A year ago this week, we'd just closed on our little North Carolina home in the woods, and had driven to the city for groceries. There, in the Harris Teeter parking lot, a woman and her son had propped a handmade sign against a tree in one of the medians: Free puppies.
The last thing we needed then was another dog. We had our hands full with two. Our oldest, a yellow Lab, Chivo, was nearly 14, and had to be lifted to her feet and carried outside to take care of her business. Our scrappy Terrier, Molly, insisted on hoarding all of Chivo's toys, and any interest Chivo might have strength to show for a toy compelled a fight between the two of them -- a blood-drawing fight. Try pulling a Terrier from another dog's ear. Good luck.
Anyway, there we were in the parking lot of Harris Teeter, when I said, "Look, Honey -- they're giving away puppies." My husband's the biggest dog lover I've ever known. For months, I'd catch him watching Chivo with sadness. "You didn't know her," he'd say, "when she could bound from one floor of this condo (our Florida home) to the third in seconds to bring me the newspaper." Or, "You should have seen her when she loved to go fishing with me on the dock...."
The night we went to see the movie Marley & Me, we'd planned to dine out afterward. We never made it. We were both sobbing, and couldn't get home quick enough to cuddle our aging yellow Lab. The end was near. We knew it. Chivo knew it, too.
Of course, my husband hit the brakes in the parking lot that day a year ago. Of course, he wanted to see the puppies, just 7 weeks old. Of course, he lifted a little guy. I knew that moment we were going home with a puppy. You know your husband. You know what he loves, what he grieves for, what he needs.
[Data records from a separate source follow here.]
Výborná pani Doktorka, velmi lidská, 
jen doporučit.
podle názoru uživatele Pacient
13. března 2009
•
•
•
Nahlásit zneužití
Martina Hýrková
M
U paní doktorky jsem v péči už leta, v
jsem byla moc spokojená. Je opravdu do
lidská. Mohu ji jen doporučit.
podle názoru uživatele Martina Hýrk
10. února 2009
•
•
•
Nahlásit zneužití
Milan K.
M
But, my husband also travels all the time. "You know," I said, stalling the inevitable, "we just moved in yesterday...we haven't even unpacked. We really can't handle a puppy right now."
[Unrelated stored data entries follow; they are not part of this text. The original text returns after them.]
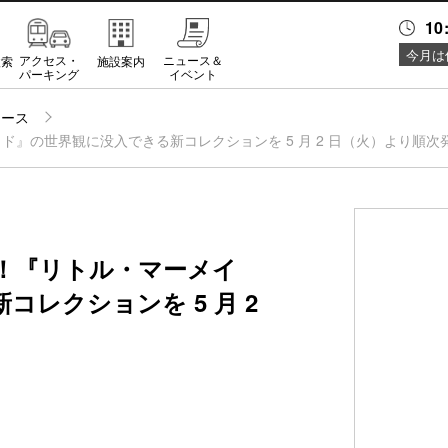
10
今月は
アクセス・
ニュース＆
検索
施設案内
パーキング
イベント
ュース
』の世界観に没入できる新コレクションを 5 月 2 日（火）より順次
！『リトル・マーメイ
レクションを 5 月 2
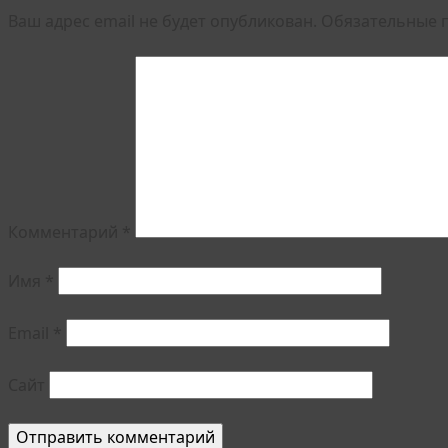
Ваш адрес email не будет опубликован.
Обязательные 
Комментарий
*
Имя
*
Email
*
Сайт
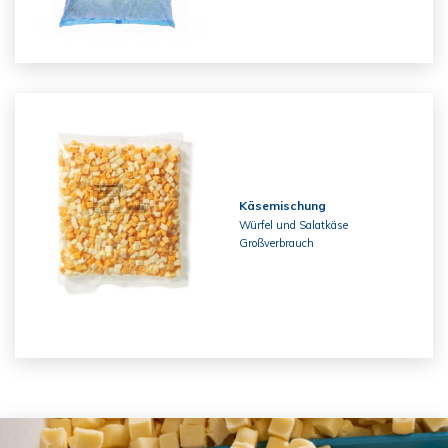
Käsemischung
Würfel und Salatkäse
Großverbrauch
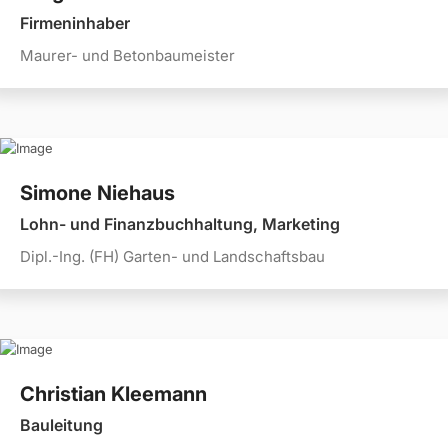
Firmeninhaber
Maurer- und Betonbaumeister
Simone Niehaus
Lohn- und Finanzbuchhaltung, Marketing
Dipl.-Ing. (FH) Garten- und Landschaftsbau
Christian Kleemann
Bauleitung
"I know," he said, and reluctantly placed the puppy back among three rambunctious brothers.
Who was I kidding? "That's not the puppy you want anyway," I heard myself say. "You want that one." I pointed toward the only puppy who had not rushed for my husband. The only one still studying both of us. My husband knelt, and the puppy slowly made his way over and climbed up in my husband's outstretched hands.
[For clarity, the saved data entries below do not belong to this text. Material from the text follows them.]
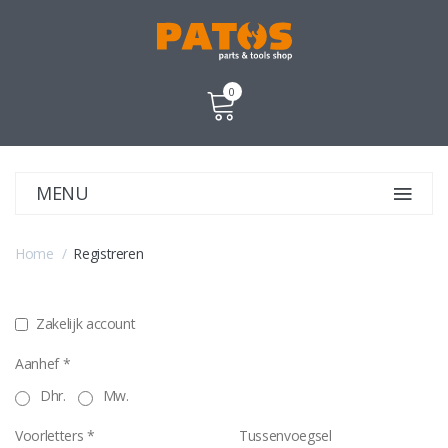
0
MENU
Home
Registreren
Zakelijk account
Aanhef *
Dhr.
Mw.
Voorletters *
Tussenvoegsel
On the way home, we named him Cash. "He's free," I said, "so he's likely to cost us a fortune."
And he has. A few weeks later, Cash tripped me. I fell four feet off our back deck and broke my ankle in two places. A plate and seven screws and a ton of hospital bills later.... Now, our story is we named him Cash after Johnny Cash.
Everyone that summer had a theory about Cash. His curled up tail and odd markings were a mystery. Was he part Doberman, part Rotty, part Bloodhound, part Lab? We spent $140 on a DNA test, and discovered Cash is part Beagle, part Anatolian Shepherd, which explains his need to herd Molly, and me, everywhere. If Molly gets too close to the pond to suit Cash, he grabs her by the collar and pulls her to "safety." Molly loves people, but Cash, apparently fearing for her safety, pulls her by the collar from the reach of everyone.
By the end of last summer, my ankle was healing, and I was walking on a boot. The end of September, however, we lost our Chivo just days before she would have turned 14. She'd been like a mother to Cash. He wanted to be wherever she was, nestled against her.
The vet came to our home to administer the end, and afterward, she encouraged me to allow Molly and Cash to have their goodbye moment with Chivo's body. Molly refused to go near her old friend. Cash, however, jumped on Chivo's bed, expecting his surrogate mother to growl a reproach, but when she didn't, the little guy lay beside her, against her, his head down and eyes closed.
One year ago this week, we picked up a little Cash in the parking lot of a Harris Teeter grocery store.